In ‘Seven Sonatas’, ABT gave an impeccable yet sedate performance. Ratmansky’s choreography, deeply grounded into ballet language and technique, provided a blank canvas for the dancers to show their unparalleled technical skills, yet their bravura did not make up for their lack of energy. As the six performers impeccably executed Ratmansky’s tale of an arcadian timeless world, the canvas filled with beautifully designed patterns, yet remained blank. Credit goes to pianist Barbara Bilach whose performance of Domenico Scarlatti’s ‘Keyboard Sonatas’ was as nimble and flawless as the limbs of the dancers she shared the stage with.
The second performance in the programme was Twyla Tharp’s ‘Known by heart (Junk) duet’. It started strongly with Gillian Murphy and Blaine Hoven landing from their grand-jeté in perfect synchronism with the opening beat of Donald Knaack’s score. Yet the rest that followed was easy to forget. The lack of originality in the choreography, diversity in the music and energy in the dancers’ performance, made this piece the weakest of the mixed bill.
To liven up the audience’s hopes came ‘Duo Concertant’ by ballet pioneer George Balanchine, set to music by equally renowned composer Igor Stravinsky. Although both artists’ owe their fame to being masters and innovators each of their own art form, the piece that ABT chose to perform seemed bound to an old-fashioned template. The musical executions of the piano and the violin players interspersed with the pas-de-deux broke the pace of the dancing, which still appeared restrained and lacking in drive.
The performance that stood out and made the evening unmissable was the final piece by Benjamin Millepied, ‘Everything doesn’t happen at once’. It released the energy that seemed to have been dormant throughout the evening and finally burst in this climactic performance.

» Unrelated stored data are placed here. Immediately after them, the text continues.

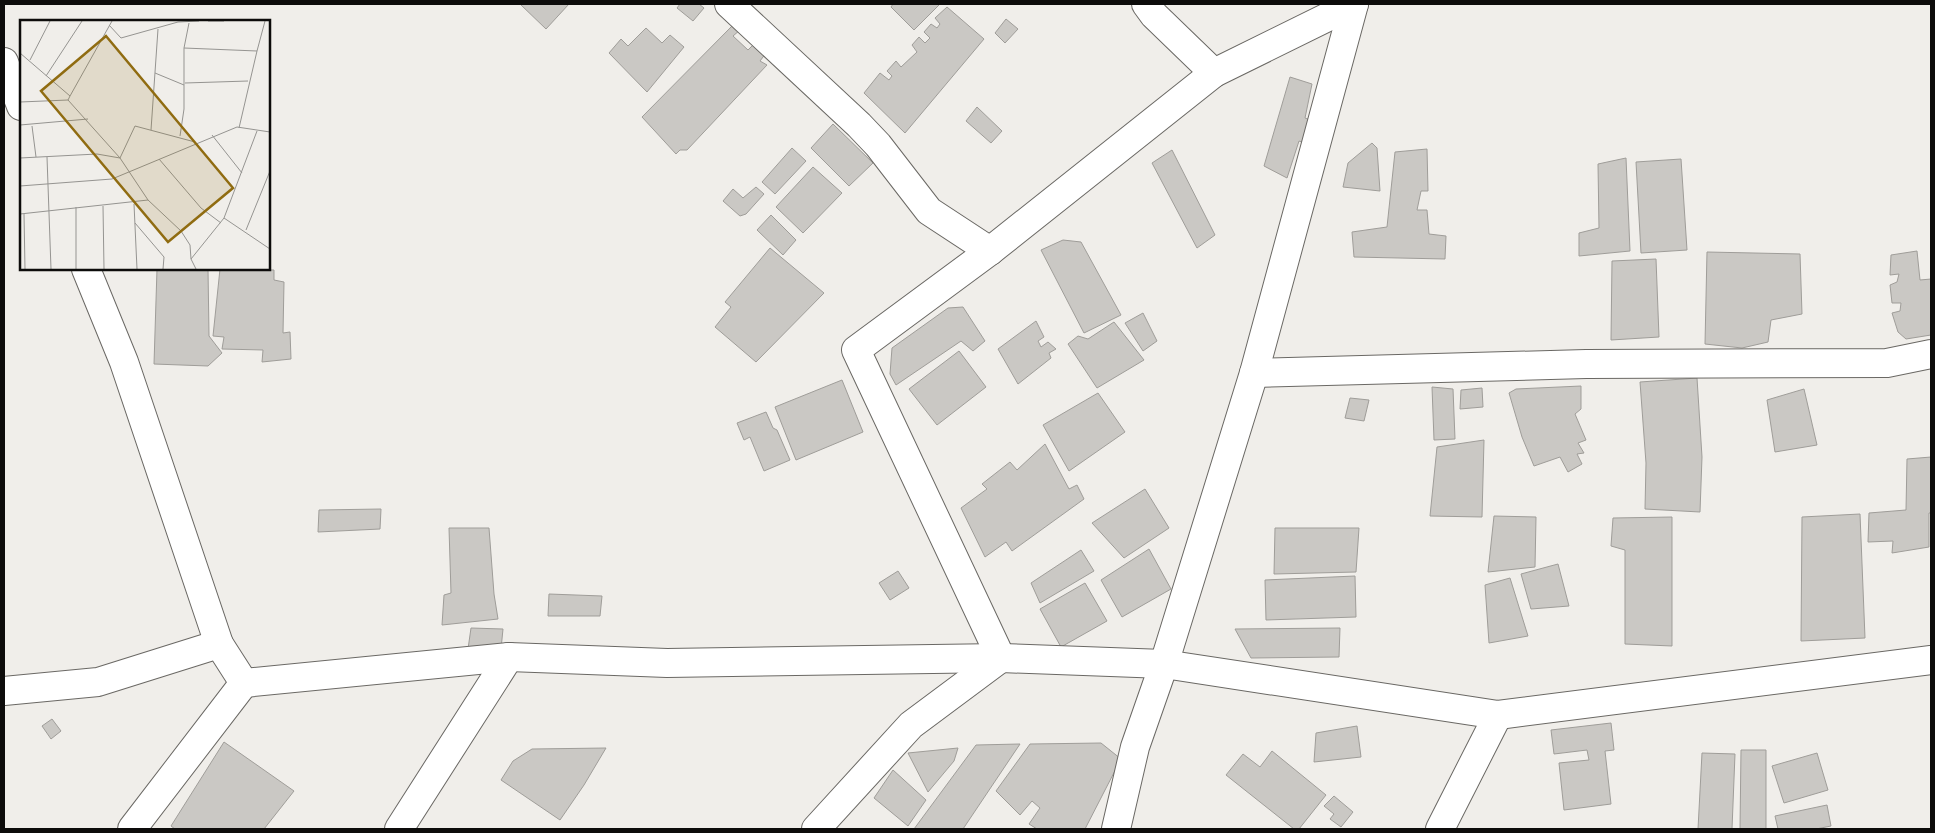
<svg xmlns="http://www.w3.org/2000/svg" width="1935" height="833" viewBox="0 0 1935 833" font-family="Roboto,sans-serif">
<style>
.building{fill:#cac8c4;stroke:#9f9d99}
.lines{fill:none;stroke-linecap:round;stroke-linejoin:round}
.street-casing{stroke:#6a6864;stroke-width:30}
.street{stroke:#fff;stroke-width:28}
.inset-road{fill:none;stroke:#959491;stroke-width:1}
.view{fill:#906c11;fill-opacity:0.15;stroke:#906c11;stroke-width:2.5}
.inset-edge{fill:none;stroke:#0d0c0b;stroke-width:2.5}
</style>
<rect width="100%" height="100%" fill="#f0eeea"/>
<g class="building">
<path d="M 520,4 L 569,4 L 546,29 Z"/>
<path d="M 680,4 L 699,4 L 704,8 L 693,21 L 677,8 Z"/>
<path d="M 893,4 L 940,4 L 914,30 L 891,7 Z"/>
<path d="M 947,7 L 984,39 L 905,133 L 864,93 L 880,73 L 889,80 L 892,76 L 887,71 L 896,61 L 901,67 L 917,52 L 912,45 L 919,37 L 925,43 L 930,38 L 924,32 L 931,24 L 937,28 L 940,24 L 935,18 Z"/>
<path d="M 1006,19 L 1018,29 L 1005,43 L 995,33 Z"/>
<path d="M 733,25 L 740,30 L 733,36 L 748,50 L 755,43 L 766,53 L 760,61 L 767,65 L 687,150 L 680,150 L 676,154 L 642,117 Z"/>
<path d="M 646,28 L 662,43 L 670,35 L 684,47 L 647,92 L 609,53 L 621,39 L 628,46 Z"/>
<path d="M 1290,77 L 1312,84 L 1305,118 L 1313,121 L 1307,144 L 1299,141 L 1287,178 L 1264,166 Z"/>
<path d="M 977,107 L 1002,131 L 991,143 L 966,121 Z"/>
<path d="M 833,124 L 873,163 L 849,186 L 811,148 Z"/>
<path d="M 1372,143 L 1377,148 L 1380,191 L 1343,187 L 1348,163 Z"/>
<path d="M 792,148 L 806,161 L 775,194 L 762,182 Z"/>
<path d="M 1427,149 L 1428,191 L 1421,191 L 1417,210 L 1427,210 L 1429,234 L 1446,236 L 1445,259 L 1354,257 L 1352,232 L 1387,227 L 1395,152 Z"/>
<path d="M 1172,150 L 1215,235 L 1197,248 L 1152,163 Z"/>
<path d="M 1626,158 L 1630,251 L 1579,256 L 1579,233 L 1599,228 L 1598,164 Z"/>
<path d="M 1681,159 L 1687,250 L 1641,253 L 1636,162 Z"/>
<path d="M 813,167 L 842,193 L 803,233 L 776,207 Z"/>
<path d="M 756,187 L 764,194 L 746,214 L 740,216 L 723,201 L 733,189 L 743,198 Z"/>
<path d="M 771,215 L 796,240 L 783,255 L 757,230 Z"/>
<path d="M 1063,240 L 1081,242 L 1121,315 L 1084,333 L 1041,250 Z"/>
<path d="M 770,248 L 824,293 L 756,362 L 715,327 L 731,307 L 725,302 Z"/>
<path d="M 1917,251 L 1920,280 L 1931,279 L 1931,335 L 1906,339 L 1898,332 L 1892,313 L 1900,311 L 1901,303 L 1892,303 L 1890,285 L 1897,282 L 1899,274 L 1890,275 L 1891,255 Z"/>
<path d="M 1707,252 L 1800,254 L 1802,314 L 1771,320 L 1768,342 L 1742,348 L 1705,344 Z"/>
<path d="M 1656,259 L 1659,337 L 1611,340 L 1612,261 Z"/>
<path d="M 157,269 L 208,269 L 209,336 L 222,353 L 208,366 L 154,364 Z"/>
<path d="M 220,269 L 274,270 L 274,280 L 284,282 L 283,333 L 290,332 L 291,359 L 262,362 L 263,350 L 222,349 L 224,337 L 213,336 Z"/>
<path d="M 963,307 L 985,341 L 973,351 L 961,341 L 896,385 L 890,374 L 892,348 L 948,308 Z"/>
<path d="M 1143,313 L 1157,341 L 1143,351 L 1125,323 Z"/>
<path d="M 1036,321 L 1044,337 L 1038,341 L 1041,347 L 1048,342 L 1056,349 L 1049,353 L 1051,358 L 1018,384 L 998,349 Z"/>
<path d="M 1114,322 L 1144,360 L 1097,388 L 1068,344 L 1078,336 L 1088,339 Z"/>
<path d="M 959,351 L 986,387 L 937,425 L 909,389 Z"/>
<path d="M 1697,378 L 1702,457 L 1700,512 L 1645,509 L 1646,463 L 1640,382 Z"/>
<path d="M 842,380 L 863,432 L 796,460 L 775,407 Z"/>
<path d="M 1581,386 L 1581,409 L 1575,414 L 1586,440 L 1578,443 L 1584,453 L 1577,454 L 1582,464 L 1568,472 L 1560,457 L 1534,466 L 1522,437 L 1509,393 L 1516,389 Z"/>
<path d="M 1432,387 L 1453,389 L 1455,439 L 1434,440 Z"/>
<path d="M 1482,388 L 1483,407 L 1460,409 L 1461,390 Z"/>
<path d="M 1804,389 L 1817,445 L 1775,452 L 1767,400 Z"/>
<path d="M 1098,393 L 1125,432 L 1069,471 L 1043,425 Z"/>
<path d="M 1350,398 L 1369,400 L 1364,421 L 1345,418 Z"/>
<path d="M 766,412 L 773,428 L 777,430 L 790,460 L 764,471 L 750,437 L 744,440 L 737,423 Z"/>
<path d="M 1484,440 L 1482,517 L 1430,516 L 1437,447 Z"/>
<path d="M 1045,444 L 1069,489 L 1077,485 L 1084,499 L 1012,551 L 1006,542 L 985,557 L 961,508 L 987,489 L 982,484 L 1010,462 L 1017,470 Z"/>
<path d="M 1931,457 L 1931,513 L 1929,513 L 1929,547 L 1892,553 L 1893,541 L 1868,542 L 1869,513 L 1906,510 L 1907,459 Z"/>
<path d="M 1145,489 L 1169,528 L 1124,558 L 1092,523 Z"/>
<path d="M 381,509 L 380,529 L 318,532 L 319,510 Z"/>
<path d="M 1860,514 L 1865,638 L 1801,641 L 1802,517 Z"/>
<path d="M 1494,516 L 1536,517 L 1535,567 L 1488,572 Z"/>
<path d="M 1672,517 L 1672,646 L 1625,644 L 1625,550 L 1611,546 L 1613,518 Z"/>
<path d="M 449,528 L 489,528 L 494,594 L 498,619 L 442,625 L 444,595 L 451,593 Z"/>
<path d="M 1275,528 L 1359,528 L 1356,572 L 1274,574 Z"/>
<path d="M 1149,549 L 1171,589 L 1122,617 L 1101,580 Z"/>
<path d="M 1081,550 L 1094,571 L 1040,603 L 1031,583 Z"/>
<path d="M 1558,564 L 1569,606 L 1531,609 L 1521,574 Z"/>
<path d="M 898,571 L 909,588 L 890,600 L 879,583 Z"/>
<path d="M 1355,576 L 1356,617 L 1266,620 L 1265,580 Z"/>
<path d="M 1510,578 L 1528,636 L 1489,643 L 1485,585 Z"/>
<path d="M 1085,583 L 1107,621 L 1061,647 L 1040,609 Z"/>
<path d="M 549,594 L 602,596 L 600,616 L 548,616 Z"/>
<path d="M 471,628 L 503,629 L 501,649 L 468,649 Z"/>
<path d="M 1340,628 L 1339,657 L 1251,658 L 1235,629 Z"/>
<path d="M 52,719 L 61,731 L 51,739 L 42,726 Z"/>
<path d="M 1611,723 L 1614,750 L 1605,751 L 1611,804 L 1564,810 L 1559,763 L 1589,760 L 1587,750 L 1554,754 L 1551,730 Z"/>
<path d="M 1357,726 L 1361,757 L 1314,762 L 1316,733 Z"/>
<path d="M 224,742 L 294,791 L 264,829 L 175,829 L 171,826 Z"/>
<path d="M 1101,743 L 1121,759 L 1085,829 L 1037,829 L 1029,824 L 1040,808 L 1032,801 L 1020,815 L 996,791 L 1030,744 Z"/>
<path d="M 1020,744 L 963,829 L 914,829 L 976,745 Z"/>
<path d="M 606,748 L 584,785 L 560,820 L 501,780 L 513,761 L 532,749 Z"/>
<path d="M 958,748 L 954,761 L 928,792 L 908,753 Z"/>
<path d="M 1741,750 L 1766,750 L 1766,829 L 1740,829 Z"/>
<path d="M 1272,751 L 1326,795 L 1299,829 L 1294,829 L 1226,775 L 1243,754 L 1260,767 Z"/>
<path d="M 1702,753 L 1735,754 L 1732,829 L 1698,829 Z"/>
<path d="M 1817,753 L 1828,790 L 1784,803 L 1772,766 Z"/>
<path d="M 893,770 L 926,800 L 908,826 L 874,798 Z"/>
<path d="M 1334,796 L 1353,812 L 1341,827 L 1330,819 L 1334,814 L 1324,806 Z"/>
<path d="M 1827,805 L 1831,826 L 1816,829 L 1778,829 L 1775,816 Z"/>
</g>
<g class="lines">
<defs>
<g id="street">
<path d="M 729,4 L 859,125 L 878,145 L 929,211 L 990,251"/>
<path d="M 1146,4 L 1154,15 L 1214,73"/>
<path d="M 4,62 L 21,106"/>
<path d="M 86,269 L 124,362 L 219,644"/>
<path d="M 1254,373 L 1586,364 L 1887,363 L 1931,354"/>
<path d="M 4,691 L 98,682 L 219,644 L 244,683 L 509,657 L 667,663 L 1001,658 L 1164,664 L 1498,715 L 1931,660"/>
<path d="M 132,829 L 244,683"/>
<path d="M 399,829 L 509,657"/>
<path d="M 816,829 L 911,725 L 1001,658 L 856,350 L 990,251 L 1214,73 L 1354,4"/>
<path d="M 1116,829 L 1135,747 L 1164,664 L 1254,373 L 1354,4"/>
<path d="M 1440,829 L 1498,715"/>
</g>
</defs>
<use href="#street" class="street-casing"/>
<use href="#street" class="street"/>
</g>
<g transform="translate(20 20)">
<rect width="250" height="250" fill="#f0eeea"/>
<path class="inset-road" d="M 188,1 L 204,1M 89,5 L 101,18 L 158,2 L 179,1M 164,28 L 237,31 L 245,1M 0,33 L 50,76 L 48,80 L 100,138 L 128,180 L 161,211 L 170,225 L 171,239 L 176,249M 10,40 L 30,1M 135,53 L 164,65M 26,56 L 62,1M 165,63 L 228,61M 50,76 L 92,1M 0,82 L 48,80M 0,105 L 68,99M 12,106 L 16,137M 219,108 L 237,31M 131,110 L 138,9M 192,115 L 222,153M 160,116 L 164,89 L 164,28 L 169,3M 27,137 L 31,249M 0,138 L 77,134 L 100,138 L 115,106 L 175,122M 139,139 L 181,188 L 201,203M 0,166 L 92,159 L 217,107 L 250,112M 114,184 L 117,249M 83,186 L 84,249M 0,194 L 128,180M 4,194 L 5,249M 204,198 L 250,229M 115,203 L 144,237 L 143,249M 226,210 L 250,151M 171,239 L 204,198 L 237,111M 56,249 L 56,187"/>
<path class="view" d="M 86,16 L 213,168 L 148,222 L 21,71 Z"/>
<rect width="250" height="250" class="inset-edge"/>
</g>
<rect width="1935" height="833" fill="none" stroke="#0d0c0b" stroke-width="10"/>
</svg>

The piece for 24 dancers was set to David Lang’s percussive score powerfully played by a six-instrument-ensemble under the baton of Ormsby Wilkins. The music, lighting and choreography jointly contributed to creating a masterpiece of complexity whose restless pace conveyed the sense of unachievable simultaneity made evident by the title of the piece. Since the very start, the music established a dynamic dialectic with the light casted on the dancers’ skilful bodies. The pace was gripping and kept the beholder hooked to the next piccolo’s blow or xylophone stroke, most of which were made unpredictable by a crafty combination of offbeats and syncopation. Similarly, the dancers moved at a highly dynamic pace, alternating swift footworks, turns and jumps with slow-motion lifts and tilts that made the bodies look as though they were floating or challenging gravity. The evening could not have ended better than with such a richly articulated configuration of sound, light and movement which found in Millepied a visionary architect and in the ABT dancers extraordinarily strong yet graceful builders.
The show closed on Sunday 6 February 2011.